- Task instructions:
Leave the images out, and copy each of the records below exactly.

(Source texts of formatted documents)
BEGIN

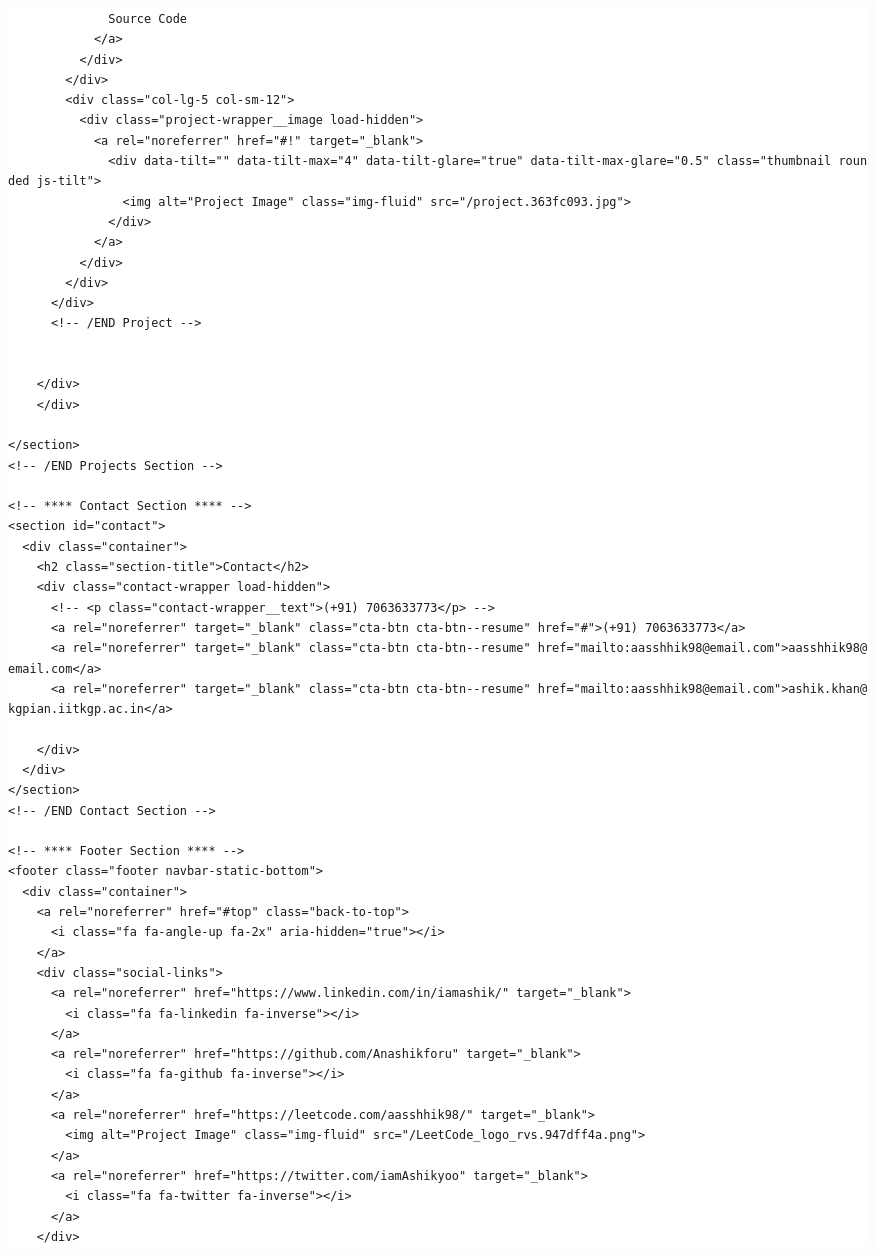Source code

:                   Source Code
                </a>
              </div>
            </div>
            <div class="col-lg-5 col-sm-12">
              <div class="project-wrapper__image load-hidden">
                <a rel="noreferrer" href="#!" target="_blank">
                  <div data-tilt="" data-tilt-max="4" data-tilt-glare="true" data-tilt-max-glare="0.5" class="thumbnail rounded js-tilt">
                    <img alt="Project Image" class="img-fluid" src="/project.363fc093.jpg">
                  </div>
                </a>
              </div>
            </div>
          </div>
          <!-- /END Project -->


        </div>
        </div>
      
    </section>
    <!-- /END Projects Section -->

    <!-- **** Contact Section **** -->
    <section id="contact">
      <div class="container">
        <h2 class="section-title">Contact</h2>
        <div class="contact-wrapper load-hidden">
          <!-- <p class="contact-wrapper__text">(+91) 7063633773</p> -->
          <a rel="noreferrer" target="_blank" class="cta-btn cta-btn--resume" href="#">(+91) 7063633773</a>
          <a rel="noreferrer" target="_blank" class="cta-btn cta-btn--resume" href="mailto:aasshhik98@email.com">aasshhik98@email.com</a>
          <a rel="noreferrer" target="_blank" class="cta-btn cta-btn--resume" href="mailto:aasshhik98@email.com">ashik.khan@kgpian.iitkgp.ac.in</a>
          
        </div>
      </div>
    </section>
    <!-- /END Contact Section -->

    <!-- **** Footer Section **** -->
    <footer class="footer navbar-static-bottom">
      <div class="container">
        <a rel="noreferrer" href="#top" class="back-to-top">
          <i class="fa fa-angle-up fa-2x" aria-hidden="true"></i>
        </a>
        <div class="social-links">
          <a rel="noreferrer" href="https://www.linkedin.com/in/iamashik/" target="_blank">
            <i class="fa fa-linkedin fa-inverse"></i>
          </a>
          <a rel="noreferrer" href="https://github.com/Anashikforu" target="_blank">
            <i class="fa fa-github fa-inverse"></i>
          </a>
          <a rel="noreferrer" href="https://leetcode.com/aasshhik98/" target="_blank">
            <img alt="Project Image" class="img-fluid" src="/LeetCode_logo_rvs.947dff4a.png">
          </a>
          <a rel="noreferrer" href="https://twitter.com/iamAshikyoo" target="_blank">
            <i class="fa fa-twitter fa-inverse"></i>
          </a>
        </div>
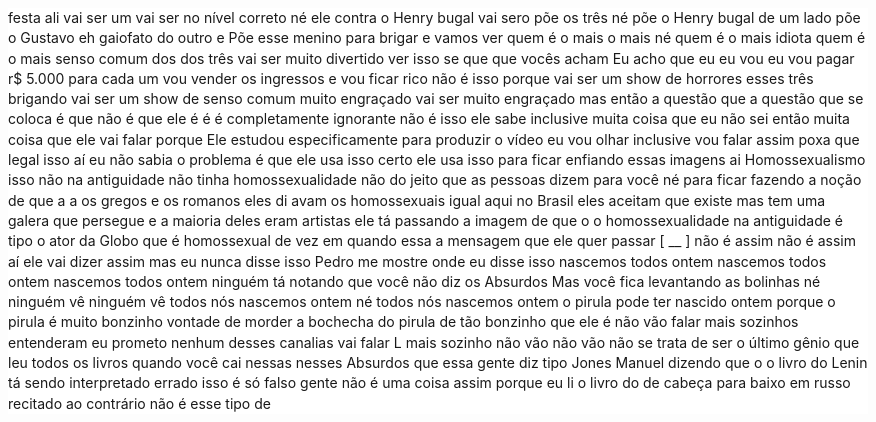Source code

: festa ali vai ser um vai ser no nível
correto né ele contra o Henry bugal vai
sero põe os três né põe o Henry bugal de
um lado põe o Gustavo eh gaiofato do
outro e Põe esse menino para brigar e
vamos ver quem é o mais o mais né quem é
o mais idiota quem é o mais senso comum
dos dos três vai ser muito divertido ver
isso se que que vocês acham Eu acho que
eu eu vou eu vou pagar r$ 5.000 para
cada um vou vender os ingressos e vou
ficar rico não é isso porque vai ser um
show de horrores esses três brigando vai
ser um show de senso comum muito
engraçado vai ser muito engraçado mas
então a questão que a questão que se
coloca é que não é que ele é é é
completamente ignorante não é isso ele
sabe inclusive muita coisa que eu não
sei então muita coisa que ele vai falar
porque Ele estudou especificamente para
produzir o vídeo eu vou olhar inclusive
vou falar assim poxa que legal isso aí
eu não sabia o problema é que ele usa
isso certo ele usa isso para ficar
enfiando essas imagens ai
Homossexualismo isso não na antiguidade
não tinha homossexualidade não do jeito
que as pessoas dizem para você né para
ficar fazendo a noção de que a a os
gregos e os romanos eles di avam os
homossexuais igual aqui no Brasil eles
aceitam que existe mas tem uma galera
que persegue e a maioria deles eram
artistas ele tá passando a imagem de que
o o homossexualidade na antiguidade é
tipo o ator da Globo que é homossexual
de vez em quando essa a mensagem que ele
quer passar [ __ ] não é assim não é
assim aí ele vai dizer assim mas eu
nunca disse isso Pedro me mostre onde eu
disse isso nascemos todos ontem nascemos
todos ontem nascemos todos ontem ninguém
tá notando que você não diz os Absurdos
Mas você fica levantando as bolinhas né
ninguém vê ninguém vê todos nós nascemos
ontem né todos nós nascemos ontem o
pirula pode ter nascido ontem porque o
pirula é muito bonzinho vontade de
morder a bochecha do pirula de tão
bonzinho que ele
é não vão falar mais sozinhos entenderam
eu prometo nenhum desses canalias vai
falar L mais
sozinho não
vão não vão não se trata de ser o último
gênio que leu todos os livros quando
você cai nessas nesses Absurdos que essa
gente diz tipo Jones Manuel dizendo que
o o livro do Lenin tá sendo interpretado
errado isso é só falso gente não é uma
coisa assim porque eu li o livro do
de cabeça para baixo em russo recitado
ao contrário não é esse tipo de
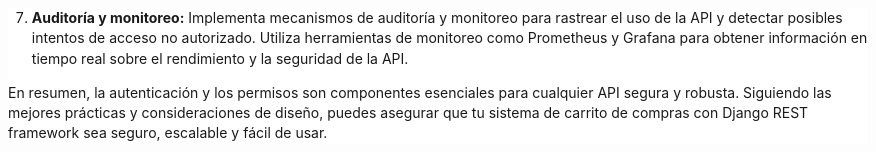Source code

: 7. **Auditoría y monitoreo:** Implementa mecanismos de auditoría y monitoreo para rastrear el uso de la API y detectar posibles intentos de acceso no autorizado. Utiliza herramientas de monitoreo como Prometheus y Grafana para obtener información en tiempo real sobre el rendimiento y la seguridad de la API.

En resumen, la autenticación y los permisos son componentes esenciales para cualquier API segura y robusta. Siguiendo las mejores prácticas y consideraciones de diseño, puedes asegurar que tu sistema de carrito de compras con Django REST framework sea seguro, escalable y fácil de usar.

END

- Response box:
Source code

:                   Source Code
                </a>
              </div>
            </div>
            <div class="col-lg-5 col-sm-12">
              <div class="project-wrapper__image load-hidden">
                <a rel="noreferrer" href="#!" target="_blank">
                  <div data-tilt="" data-tilt-max="4" data-tilt-glare="true" data-tilt-max-glare="0.5" class="thumbnail rounded js-tilt">
                    <img alt="Project Image" class="img-fluid" src="/project.363fc093.jpg">
                  </div>
                </a>
              </div>
            </div>
          </div>
          <!-- /END Project -->


        </div>
        </div>
      
    </section>
    <!-- /END Projects Section -->

    <!-- **** Contact Section **** -->
    <section id="contact">
      <div class="container">
        <h2 class="section-title">Contact</h2>
        <div class="contact-wrapper load-hidden">
          <!-- <p class="contact-wrapper__text">(+91) 7063633773</p> -->
          <a rel="noreferrer" target="_blank" class="cta-btn cta-btn--resume" href="#">(+91) 7063633773</a>
          <a rel="noreferrer" target="_blank" class="cta-btn cta-btn--resume" href="mailto:aasshhik98@email.com">aasshhik98@email.com</a>
          <a rel="noreferrer" target="_blank" class="cta-btn cta-btn--resume" href="mailto:aasshhik98@email.com">ashik.khan@kgpian.iitkgp.ac.in</a>
          
        </div>
      </div>
    </section>
    <!-- /END Contact Section -->

    <!-- **** Footer Section **** -->
    <footer class="footer navbar-static-bottom">
      <div class="container">
        <a rel="noreferrer" href="#top" class="back-to-top">
          <i class="fa fa-angle-up fa-2x" aria-hidden="true"></i>
        </a>
        <div class="social-links">
          <a rel="noreferrer" href="https://www.linkedin.com/in/iamashik/" target="_blank">
            <i class="fa fa-linkedin fa-inverse"></i>
          </a>
          <a rel="noreferrer" href="https://github.com/Anashikforu" target="_blank">
            <i class="fa fa-github fa-inverse"></i>
          </a>
          <a rel="noreferrer" href="https://leetcode.com/aasshhik98/" target="_blank">
            <img alt="Project Image" class="img-fluid" src="/LeetCode_logo_rvs.947dff4a.png">
          </a>
          <a rel="noreferrer" href="https://twitter.com/iamAshikyoo" target="_blank">
            <i class="fa fa-twitter fa-inverse"></i>
          </a>
        </div>
Source code

: festa ali vai ser um vai ser no nível
correto né ele contra o Henry bugal vai
sero põe os três né põe o Henry bugal de
um lado põe o Gustavo eh gaiofato do
outro e Põe esse menino para brigar e
vamos ver quem é o mais o mais né quem é
o mais idiota quem é o mais senso comum
dos dos três vai ser muito divertido ver
isso se que que vocês acham Eu acho que
eu eu vou eu vou pagar r$ 5.000 para
cada um vou vender os ingressos e vou
ficar rico não é isso porque vai ser um
show de horrores esses três brigando vai
ser um show de senso comum muito
engraçado vai ser muito engraçado mas
então a questão que a questão que se
coloca é que não é que ele é é é
completamente ignorante não é isso ele
sabe inclusive muita coisa que eu não
sei então muita coisa que ele vai falar
porque Ele estudou especificamente para
produzir o vídeo eu vou olhar inclusive
vou falar assim poxa que legal isso aí
eu não sabia o problema é que ele usa
isso certo ele usa isso para ficar
enfiando essas imagens ai
Homossexualismo isso não na antiguidade
não tinha homossexualidade não do jeito
que as pessoas dizem para você né para
ficar fazendo a noção de que a a os
gregos e os romanos eles di avam os
homossexuais igual aqui no Brasil eles
aceitam que existe mas tem uma galera
que persegue e a maioria deles eram
artistas ele tá passando a imagem de que
o o homossexualidade na antiguidade é
tipo o ator da Globo que é homossexual
de vez em quando essa a mensagem que ele
quer passar [ __ ] não é assim não é
assim aí ele vai dizer assim mas eu
nunca disse isso Pedro me mostre onde eu
disse isso nascemos todos ontem nascemos
todos ontem nascemos todos ontem ninguém
tá notando que você não diz os Absurdos
Mas você fica levantando as bolinhas né
ninguém vê ninguém vê todos nós nascemos
ontem né todos nós nascemos ontem o
pirula pode ter nascido ontem porque o
pirula é muito bonzinho vontade de
morder a bochecha do pirula de tão
bonzinho que ele
é não vão falar mais sozinhos entenderam
eu prometo nenhum desses canalias vai
falar L mais
sozinho não
vão não vão não se trata de ser o último
gênio que leu todos os livros quando
você cai nessas nesses Absurdos que essa
gente diz tipo Jones Manuel dizendo que
o o livro do Lenin tá sendo interpretado
errado isso é só falso gente não é uma
coisa assim porque eu li o livro do
de cabeça para baixo em russo recitado
ao contrário não é esse tipo de
Source code

: 7. **Auditoría y monitoreo:** Implementa mecanismos de auditoría y monitoreo para rastrear el uso de la API y detectar posibles intentos de acceso no autorizado. Utiliza herramientas de monitoreo como Prometheus y Grafana para obtener información en tiempo real sobre el rendimiento y la seguridad de la API.

En resumen, la autenticación y los permisos son componentes esenciales para cualquier API segura y robusta. Siguiendo las mejores prácticas y consideraciones de diseño, puedes asegurar que tu sistema de carrito de compras con Django REST framework sea seguro, escalable y fácil de usar.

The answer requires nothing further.